Tuesday, 26 October 2010

Bitwise Operators

Java's bitwise operators operate on individual bits of integer (int and long) values. If an operand is shorter than an int, it is promoted to int before doing the operations.

It helps to know how integers are represented in binary. For example the decimal number 3 is represented as 11 in binary and the decimal number 5 is represented as 101 in binary.
Negative integers are store in two's complement form. For example, -4 is 1111 1111 1111 1111 1111 1111 1111 1100.

Bitwise operators can fall under 2 categories.>>,>>>,<< operators are called shift operators, which is covered in this post.
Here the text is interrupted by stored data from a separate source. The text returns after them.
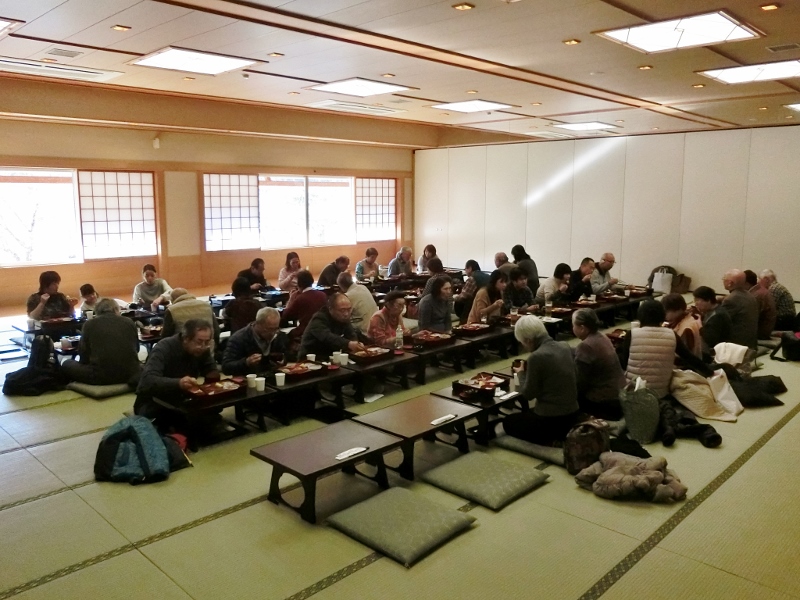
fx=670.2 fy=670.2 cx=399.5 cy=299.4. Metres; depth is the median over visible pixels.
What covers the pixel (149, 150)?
back wall
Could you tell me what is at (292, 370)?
tray
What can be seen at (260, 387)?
paper cup
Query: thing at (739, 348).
white bag
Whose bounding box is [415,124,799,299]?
right wall
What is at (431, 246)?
woman
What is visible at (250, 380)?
paper cup
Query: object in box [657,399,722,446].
black jacket
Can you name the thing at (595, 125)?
ceiling light
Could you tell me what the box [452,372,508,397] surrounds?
tray
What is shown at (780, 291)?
man
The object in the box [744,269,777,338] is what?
person
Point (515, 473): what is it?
floor cushion
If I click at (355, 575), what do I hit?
tatami floor
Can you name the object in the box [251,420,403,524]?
low table
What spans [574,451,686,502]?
coat
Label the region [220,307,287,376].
man
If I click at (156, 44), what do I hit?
ceiling
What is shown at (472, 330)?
tray
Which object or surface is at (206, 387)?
tray
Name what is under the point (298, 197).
window
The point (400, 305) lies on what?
woman
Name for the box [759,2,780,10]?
recessed light
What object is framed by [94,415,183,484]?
backpack
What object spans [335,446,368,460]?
chopsticks
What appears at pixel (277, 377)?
paper cup
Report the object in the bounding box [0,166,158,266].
window
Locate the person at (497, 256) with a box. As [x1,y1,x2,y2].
[493,251,509,276]
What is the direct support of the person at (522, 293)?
on the tatami floor
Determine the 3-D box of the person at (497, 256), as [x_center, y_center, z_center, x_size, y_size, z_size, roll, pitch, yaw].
[1.647,-0.336,10.644,0.494,0.857,0.541,-4,10,-23]
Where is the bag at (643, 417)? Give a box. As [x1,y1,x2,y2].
[620,377,660,443]
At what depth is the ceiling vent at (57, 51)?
6.27 m
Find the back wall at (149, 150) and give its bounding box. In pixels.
[0,81,418,308]
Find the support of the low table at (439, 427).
on the tatami floor
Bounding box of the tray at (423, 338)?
[410,330,453,347]
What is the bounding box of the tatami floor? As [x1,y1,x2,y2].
[0,284,799,599]
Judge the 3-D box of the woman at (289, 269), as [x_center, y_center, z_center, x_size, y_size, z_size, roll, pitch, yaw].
[-1.679,-0.304,10.279,0.421,0.784,0.440,5,10,31]
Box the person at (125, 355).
[63,298,142,388]
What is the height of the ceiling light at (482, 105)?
0.066 m
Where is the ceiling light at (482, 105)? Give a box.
[430,99,514,112]
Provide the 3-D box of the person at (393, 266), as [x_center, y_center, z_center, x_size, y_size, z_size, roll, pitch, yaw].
[0.017,-0.469,11.783,0.473,0.864,0.517,9,12,44]
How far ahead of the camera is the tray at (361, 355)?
5.81 m
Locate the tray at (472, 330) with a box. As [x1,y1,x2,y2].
[455,322,490,335]
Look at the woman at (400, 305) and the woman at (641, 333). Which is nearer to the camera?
the woman at (641, 333)
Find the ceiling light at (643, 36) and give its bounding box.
[594,10,765,52]
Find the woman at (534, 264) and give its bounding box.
[511,244,538,291]
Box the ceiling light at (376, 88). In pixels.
[305,77,416,96]
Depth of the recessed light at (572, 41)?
5.40 m
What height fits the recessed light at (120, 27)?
0.018 m
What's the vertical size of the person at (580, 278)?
0.867 m
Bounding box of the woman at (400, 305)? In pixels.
[366,289,408,346]
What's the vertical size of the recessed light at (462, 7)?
0.019 m
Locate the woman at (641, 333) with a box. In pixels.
[624,298,677,394]
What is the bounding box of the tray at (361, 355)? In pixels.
[351,345,393,362]
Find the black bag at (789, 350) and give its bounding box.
[771,331,799,361]
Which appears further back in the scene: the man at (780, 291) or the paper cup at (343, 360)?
the man at (780, 291)
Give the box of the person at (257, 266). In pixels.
[236,258,268,292]
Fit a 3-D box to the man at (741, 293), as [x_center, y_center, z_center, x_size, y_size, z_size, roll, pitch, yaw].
[3.777,0.142,7.468,0.489,0.958,0.548,-3,9,-18]
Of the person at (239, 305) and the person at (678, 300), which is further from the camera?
the person at (239, 305)
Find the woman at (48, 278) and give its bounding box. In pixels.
[26,270,74,321]
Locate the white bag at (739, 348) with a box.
[712,342,750,370]
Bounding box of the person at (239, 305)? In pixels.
[224,278,261,332]
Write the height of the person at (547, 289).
0.844 m
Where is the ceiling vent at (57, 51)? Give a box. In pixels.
[45,47,83,58]
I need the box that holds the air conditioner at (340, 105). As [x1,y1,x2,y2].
[304,100,406,114]
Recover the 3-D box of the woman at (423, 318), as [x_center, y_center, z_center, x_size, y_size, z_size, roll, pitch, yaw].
[0.393,0.189,7.420,0.484,0.912,0.498,6,11,34]
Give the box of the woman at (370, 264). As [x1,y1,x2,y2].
[355,247,380,281]
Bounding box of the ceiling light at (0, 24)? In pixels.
[0,16,23,35]
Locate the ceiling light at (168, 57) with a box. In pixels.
[127,46,261,74]
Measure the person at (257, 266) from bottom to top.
0.840 m
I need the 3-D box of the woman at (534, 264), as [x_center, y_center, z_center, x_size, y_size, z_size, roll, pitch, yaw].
[1.905,-0.350,10.372,0.458,0.932,0.460,9,12,44]
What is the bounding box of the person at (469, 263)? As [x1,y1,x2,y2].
[455,259,486,317]
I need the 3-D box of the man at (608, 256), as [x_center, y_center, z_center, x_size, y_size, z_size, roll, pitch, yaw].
[2.990,-0.230,10.021,0.523,0.877,0.485,-4,10,-24]
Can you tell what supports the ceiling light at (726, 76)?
in the ceiling
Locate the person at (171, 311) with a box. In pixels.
[162,287,217,347]
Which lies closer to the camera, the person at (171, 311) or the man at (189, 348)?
the man at (189, 348)
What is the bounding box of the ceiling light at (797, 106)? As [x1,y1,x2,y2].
[785,102,799,111]
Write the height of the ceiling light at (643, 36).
0.082 m
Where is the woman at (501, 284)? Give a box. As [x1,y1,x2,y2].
[467,271,509,324]
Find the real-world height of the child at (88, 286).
0.725 m
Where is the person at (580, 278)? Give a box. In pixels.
[566,257,595,300]
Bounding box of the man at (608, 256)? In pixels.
[590,252,616,294]
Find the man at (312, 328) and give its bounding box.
[299,291,368,360]
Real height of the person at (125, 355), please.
0.784 m
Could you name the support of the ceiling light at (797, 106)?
attached to the ceiling
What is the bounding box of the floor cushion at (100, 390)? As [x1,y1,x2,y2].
[66,379,132,398]
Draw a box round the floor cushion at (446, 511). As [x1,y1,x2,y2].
[325,487,476,567]
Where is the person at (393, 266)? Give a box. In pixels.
[387,246,414,277]
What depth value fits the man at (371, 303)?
7.40 m
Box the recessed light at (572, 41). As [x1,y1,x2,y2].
[562,38,580,44]
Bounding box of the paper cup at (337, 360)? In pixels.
[331,351,341,365]
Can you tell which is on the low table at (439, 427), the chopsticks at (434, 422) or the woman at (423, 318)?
the chopsticks at (434, 422)
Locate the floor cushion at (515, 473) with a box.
[421,450,549,509]
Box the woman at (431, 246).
[416,244,437,272]
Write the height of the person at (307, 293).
0.917 m
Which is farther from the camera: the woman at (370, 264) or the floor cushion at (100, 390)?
the woman at (370, 264)
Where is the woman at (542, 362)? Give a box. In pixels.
[500,316,577,445]
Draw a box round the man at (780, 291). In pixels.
[758,268,795,330]
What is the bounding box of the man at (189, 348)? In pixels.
[134,317,220,433]
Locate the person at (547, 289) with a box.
[536,262,572,306]
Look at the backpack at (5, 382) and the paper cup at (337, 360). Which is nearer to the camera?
the paper cup at (337, 360)
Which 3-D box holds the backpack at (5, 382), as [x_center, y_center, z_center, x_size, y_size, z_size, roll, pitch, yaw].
[-3.247,0.585,5.988,0.466,0.499,0.415,-1,9,-6]
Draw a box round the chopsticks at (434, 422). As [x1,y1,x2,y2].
[430,413,456,425]
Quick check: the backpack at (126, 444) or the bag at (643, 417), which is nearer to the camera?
the backpack at (126, 444)
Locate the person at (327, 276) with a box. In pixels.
[318,255,349,287]
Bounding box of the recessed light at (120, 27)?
[111,24,130,31]
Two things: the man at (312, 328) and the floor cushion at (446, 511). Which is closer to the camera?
the floor cushion at (446, 511)
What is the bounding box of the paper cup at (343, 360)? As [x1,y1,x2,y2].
[339,352,348,364]
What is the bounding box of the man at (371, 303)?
[337,272,376,331]
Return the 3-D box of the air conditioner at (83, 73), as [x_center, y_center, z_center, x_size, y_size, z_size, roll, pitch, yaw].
[-3.664,-2.389,6.934,0.635,0.081,1.234,9,12,44]
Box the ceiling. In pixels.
[0,0,799,146]
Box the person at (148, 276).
[133,264,171,307]
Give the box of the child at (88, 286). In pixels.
[78,283,100,315]
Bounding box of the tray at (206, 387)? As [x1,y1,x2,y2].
[183,378,244,402]
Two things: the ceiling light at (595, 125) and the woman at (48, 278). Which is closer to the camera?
the woman at (48, 278)
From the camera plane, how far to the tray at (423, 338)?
6.47 m
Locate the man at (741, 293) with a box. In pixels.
[720,268,758,346]
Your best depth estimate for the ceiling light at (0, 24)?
5.33 m
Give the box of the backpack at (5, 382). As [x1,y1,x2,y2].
[3,334,66,397]
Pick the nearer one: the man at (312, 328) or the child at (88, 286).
the man at (312, 328)
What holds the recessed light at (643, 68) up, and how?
in the ceiling
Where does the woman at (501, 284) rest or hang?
on the tatami floor
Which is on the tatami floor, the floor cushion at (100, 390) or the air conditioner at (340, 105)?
the floor cushion at (100, 390)
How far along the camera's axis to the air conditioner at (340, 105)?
9.69 m
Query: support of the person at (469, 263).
on the tatami floor
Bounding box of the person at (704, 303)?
[692,286,731,351]
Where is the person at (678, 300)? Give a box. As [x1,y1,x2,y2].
[661,294,704,357]
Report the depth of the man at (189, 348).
4.84 m
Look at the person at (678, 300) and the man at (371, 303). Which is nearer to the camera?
the person at (678, 300)
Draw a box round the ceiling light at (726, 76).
[696,59,799,84]
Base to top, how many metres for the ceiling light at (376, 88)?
0.073 m
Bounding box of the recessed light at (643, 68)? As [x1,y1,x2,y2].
[637,64,652,69]
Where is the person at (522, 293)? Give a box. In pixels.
[502,267,535,313]
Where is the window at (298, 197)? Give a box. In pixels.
[203,172,395,251]
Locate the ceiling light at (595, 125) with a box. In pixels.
[551,121,618,131]
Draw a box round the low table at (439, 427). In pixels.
[350,394,482,479]
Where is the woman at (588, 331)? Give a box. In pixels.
[571,308,625,420]
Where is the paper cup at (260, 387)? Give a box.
[254,376,265,390]
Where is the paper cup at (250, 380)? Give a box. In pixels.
[246,373,256,387]
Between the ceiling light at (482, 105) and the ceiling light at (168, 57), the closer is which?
the ceiling light at (168, 57)
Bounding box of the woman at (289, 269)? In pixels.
[278,251,302,290]
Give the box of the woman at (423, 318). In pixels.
[416,274,454,332]
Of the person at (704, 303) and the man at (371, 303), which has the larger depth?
the man at (371, 303)
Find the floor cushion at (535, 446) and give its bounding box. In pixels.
[494,433,566,465]
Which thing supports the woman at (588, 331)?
on the tatami floor
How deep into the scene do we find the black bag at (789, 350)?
7.21 m
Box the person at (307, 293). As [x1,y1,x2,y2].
[280,269,327,334]
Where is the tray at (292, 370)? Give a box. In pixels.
[278,360,324,379]
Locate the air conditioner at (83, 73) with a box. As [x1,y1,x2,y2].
[0,57,123,81]
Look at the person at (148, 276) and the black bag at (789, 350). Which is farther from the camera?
the person at (148, 276)
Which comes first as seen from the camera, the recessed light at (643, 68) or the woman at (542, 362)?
the woman at (542, 362)
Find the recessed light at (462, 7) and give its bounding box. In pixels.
[452,2,474,10]
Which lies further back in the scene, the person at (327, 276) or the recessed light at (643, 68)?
the person at (327, 276)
Other operators are ~,&,| and ^ operators.
~ Not operator
^ Xor or Exclusive OR
| OR
& And operator
>> Right shift
>>> Unsigned right shift
<< left shift

Note that operands for Bitwise operators must be numeric datatypes(char, short, int, or long).

Examples - The bitwise operators

Operator Usage Example Result Reason
& or and Operator a & b 3 & 5 1 1 if both bits are 1.
| OR operator a | b 3 | 5 7 1 if either bit is 1.
^ or xor operator a ^ b 3 ^ 5 6 1 if both bits are different.
~ or not operator ~a ~3 4 Inverts the bits.
Left shift n << p 3 <<< 2 12 Shifts the bits of n left p positions. Zero bits are shifted into the low-order positions.
Right shift n >> p 5 >> 2 1 Shifts the bits of n right p positions. If n is a 2's complement signed number, the sign bit is shifted into the high-order positions.
Unsigned right shift n >>> p -4 >>> 28 15 Shifts the bits of n right p positions. Zeros are shifted into the high-order positions.